Звонарь поднялся снова и отбил одиннадцать. К этому моменту Каниан уже сделался совершенно, как бывают спокойны мертвые, и ничего не боялся.

Кортеж ехал медленно. Белые кони, красные плюмажи на них, сверкающая перевязь короля, ливень драгоценностей на груди королевы, золотистые кудряшки принца, две принцессы в белых платьях, летящие лепестки. Все как в сказке.

Каниан медленно провожал их движение стволом винтовки. Он знал, что у него есть только один шанс попасть и знал, что времени мало.

Король стоял и махал рукой. Принц сидел напротив него, вместе с девочками. Королева была почти скрыта за мужем. При неудаче имелись все шансы убить ее.

«С женщинами воюют или никто, или все. Не я это начал».

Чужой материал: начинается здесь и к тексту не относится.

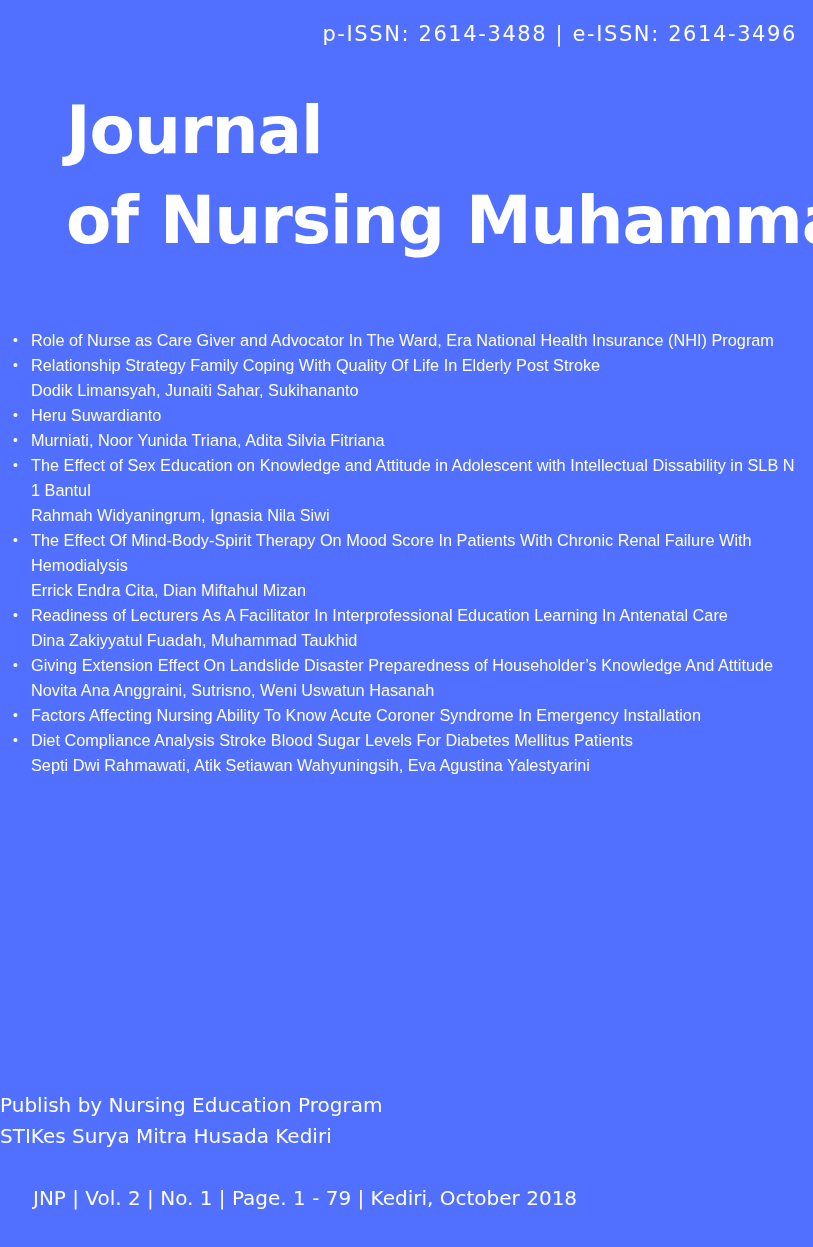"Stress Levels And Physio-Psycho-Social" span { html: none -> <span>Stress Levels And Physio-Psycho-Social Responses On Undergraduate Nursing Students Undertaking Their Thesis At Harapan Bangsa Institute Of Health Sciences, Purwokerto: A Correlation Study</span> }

Каниан никогда в жизни не смотрел на такое количество нарядных людей через оптический прицел. Это выглядело очень странно.

«Все. Пора».

Он сцепил зубы, задержал дыхание, дождался паузы между ударами сердца и плавно нажал курок. Каниан целил чуть выше и правее, остальное должны были доделать ветер и деривация, на таком расстоянии незначительная.

Самого полета пули Каниан, конечно, не увидел. Он только видел, как от головы короля отлетает солидный кусок. Падающая корона сверкнула в солнечных лучах, но Иргендвинду было не до деталей. Следовало срочно снимать вторую цель, пока охрана не догадалась прикрыть принца. Мальчишка подскочил, словно подброшенный. Королева, наверное, кричала. Каниан видел ее искаженное лицо не очень четко.

Они еще не поняли, что происходит. Так в Эфэле королей не убивали. Их травили, душили, однажды даже казнили, но еще никогда в них не стреляли в их собственной столице, среди бела дня и в государственный праздник, под летящие в небо цветы и смех простонародья.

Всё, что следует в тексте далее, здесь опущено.